Les longs métrages nous invitent à défier la réalité, à croire à une fiction, à suspendre notre incrédulité. L’acteur doit rendre l’irréel, réel. Jodie Foster l’a fait par le passé avec un succès notable et des séries de récompenses, et a souvent choisi des histoires parallèles à notre réticence à accepter : une victime de viol que personne ne croyait, un paranoïaque dans une pièce fermée qui avait toutes les raisons d’avoir peur, un scientifique qui trouve des preuves de l’existence d’extraterrestres. Dans Flightplan, elle va encore plus loin : une mère qui perd sa fille lors d’un vol transatlantique et que personne (y compris, la plupart du temps, le public) ne croit.
L’ingénieure aéronautique Kyle Pratt (Jodie Foster) est dévastée par la mort soudaine de son mari. Elle ramène son corps à New York à bord d’un avion de ligne ultramoderne qu’elle a conçu. Après s’être assoupie quelques minutes dans l’avion, elle se réveille et découvre que sa fille de six ans a disparu. Des recherches frénétiques s’ensuivent alors que les preuves qui s’accumulent suggèrent que la fille n’a jamais été à bord.

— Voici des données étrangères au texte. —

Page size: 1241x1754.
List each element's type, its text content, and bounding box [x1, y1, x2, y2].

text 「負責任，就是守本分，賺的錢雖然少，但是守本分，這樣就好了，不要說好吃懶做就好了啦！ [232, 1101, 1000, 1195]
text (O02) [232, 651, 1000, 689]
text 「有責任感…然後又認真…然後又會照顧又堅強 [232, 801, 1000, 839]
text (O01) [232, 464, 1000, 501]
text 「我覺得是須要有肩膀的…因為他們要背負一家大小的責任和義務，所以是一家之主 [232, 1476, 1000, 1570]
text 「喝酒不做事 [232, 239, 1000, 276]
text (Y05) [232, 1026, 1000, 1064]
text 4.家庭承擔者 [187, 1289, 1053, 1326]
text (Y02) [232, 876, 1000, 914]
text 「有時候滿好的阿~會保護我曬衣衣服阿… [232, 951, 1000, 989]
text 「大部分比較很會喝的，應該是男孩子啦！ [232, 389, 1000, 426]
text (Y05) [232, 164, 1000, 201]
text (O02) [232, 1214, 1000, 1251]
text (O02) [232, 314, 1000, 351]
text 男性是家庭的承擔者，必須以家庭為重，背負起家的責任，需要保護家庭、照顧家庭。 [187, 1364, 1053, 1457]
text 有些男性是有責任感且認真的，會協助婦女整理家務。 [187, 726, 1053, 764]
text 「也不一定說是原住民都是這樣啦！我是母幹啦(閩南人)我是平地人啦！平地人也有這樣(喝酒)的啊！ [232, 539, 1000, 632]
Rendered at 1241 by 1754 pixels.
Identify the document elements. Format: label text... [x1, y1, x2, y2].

Flightplan combine un thriller psychologique tendu avec un mystère de plus en plus profond et un énorme punch émotionnel. Mais le dénouement justifie-t-il l’intrigue, les positions changeantes que nous sommes forcés d’adopter sur la santé mentale de Kyle et l’existence de sa fille ? Ou s’agit-il simplement d’une histoire qui tire parti de l’appréhension actuelle des passagers à l’égard des détournements d’avion et du talent considérable de Foster ? Foster est à son meilleur, une femme indignée, très intelligente, avec le chagrin embouteillé et à peine contenu d’une mère fournissant une force émotionnelle frémissante.
C’est un témoignage remarquable du talent de Foster qu’elle puisse porter une histoire aussi improbable. Elle imprègne l’espace confiné d’un avion d’une énergie qui ne faiblit pas un instant et fait en sorte que notre attention ne faiblisse jamais. Assisté par Sean Bean dans le rôle du capitaine, qui veut lui donner le bénéfice du doute mais qui est de plus en plus forcé d’accepter l’évidence de ses propres yeux, et par le maréchal de l’air Peter Sarsgaard qui joue un personnage intéressant mais impénétrable, nous sommes hypnotisés par Kyle Pratt et notre propre difficulté à savoir si nous devons la croire. Il est moins évident de savoir si l’histoire était digne d’un tel talent. Au fur et à mesure que les pièces se dévoilent, on nous présente une complexité déconcertante d’informations de base que, sans Foster pour les porter ou une logique hitchcockienne pour les prouver, nous sommes tentés de rejeter avec Flightplan comme étant trop ambitieux. En tant qu’exercice de jeu d’acteur puissant qui tient la route comme un thriller du samedi soir, Flightplan est à la hauteur de Club Class, mais en tant que somme de ses parties, il est aussi alambiqué et plein de vœux pieux que quelqu’un qui essaie de s’étirer en Economy.